What you will do →
Say the data back exactly as it is written below.

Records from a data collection
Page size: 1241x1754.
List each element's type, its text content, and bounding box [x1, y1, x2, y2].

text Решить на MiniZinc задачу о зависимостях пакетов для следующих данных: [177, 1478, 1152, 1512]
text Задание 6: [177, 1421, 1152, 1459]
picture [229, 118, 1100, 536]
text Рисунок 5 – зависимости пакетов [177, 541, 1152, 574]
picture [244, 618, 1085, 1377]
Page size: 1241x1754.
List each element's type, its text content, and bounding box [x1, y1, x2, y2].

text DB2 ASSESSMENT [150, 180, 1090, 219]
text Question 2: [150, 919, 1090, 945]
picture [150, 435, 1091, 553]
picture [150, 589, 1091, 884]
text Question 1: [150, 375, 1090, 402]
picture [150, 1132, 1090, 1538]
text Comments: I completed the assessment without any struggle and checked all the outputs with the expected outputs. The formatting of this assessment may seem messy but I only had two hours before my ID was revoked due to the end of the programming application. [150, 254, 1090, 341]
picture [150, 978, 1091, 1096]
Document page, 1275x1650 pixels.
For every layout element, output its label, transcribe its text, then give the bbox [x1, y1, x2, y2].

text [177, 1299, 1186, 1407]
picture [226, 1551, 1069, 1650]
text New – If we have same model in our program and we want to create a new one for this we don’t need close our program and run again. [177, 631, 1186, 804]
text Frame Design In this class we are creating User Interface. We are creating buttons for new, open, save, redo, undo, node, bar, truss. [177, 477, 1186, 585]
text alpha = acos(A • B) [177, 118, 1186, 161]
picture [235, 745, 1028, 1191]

Answer to this task →
Page size: 1241x1754.
List each element's type, its text content, and bounding box [x1, y1, x2, y2].

text Решить на MiniZinc задачу о зависимостях пакетов для следующих данных: [177, 1478, 1152, 1512]
text Задание 6: [177, 1421, 1152, 1459]
picture [229, 118, 1100, 536]
text Рисунок 5 – зависимости пакетов [177, 541, 1152, 574]
picture [244, 618, 1085, 1377]
Page size: 1241x1754.
List each element's type, its text content, and bounding box [x1, y1, x2, y2].

text DB2 ASSESSMENT [150, 180, 1090, 219]
text Question 2: [150, 919, 1090, 945]
picture [150, 435, 1091, 553]
picture [150, 589, 1091, 884]
text Question 1: [150, 375, 1090, 402]
picture [150, 1132, 1090, 1538]
text Comments: I completed the assessment without any struggle and checked all the outputs with the expected outputs. The formatting of this assessment may seem messy but I only had two hours before my ID was revoked due to the end of the programming application. [150, 254, 1090, 341]
picture [150, 978, 1091, 1096]
Document page, 1275x1650 pixels.
For every layout element, output its label, transcribe its text, then give the bbox [x1, y1, x2, y2].

text [177, 1299, 1186, 1407]
picture [226, 1551, 1069, 1650]
text New – If we have same model in our program and we want to create a new one for this we don’t need close our program and run again. [177, 631, 1186, 804]
text Frame Design In this class we are creating User Interface. We are creating buttons for new, open, save, redo, undo, node, bar, truss. [177, 477, 1186, 585]
text alpha = acos(A • B) [177, 118, 1186, 161]
picture [235, 745, 1028, 1191]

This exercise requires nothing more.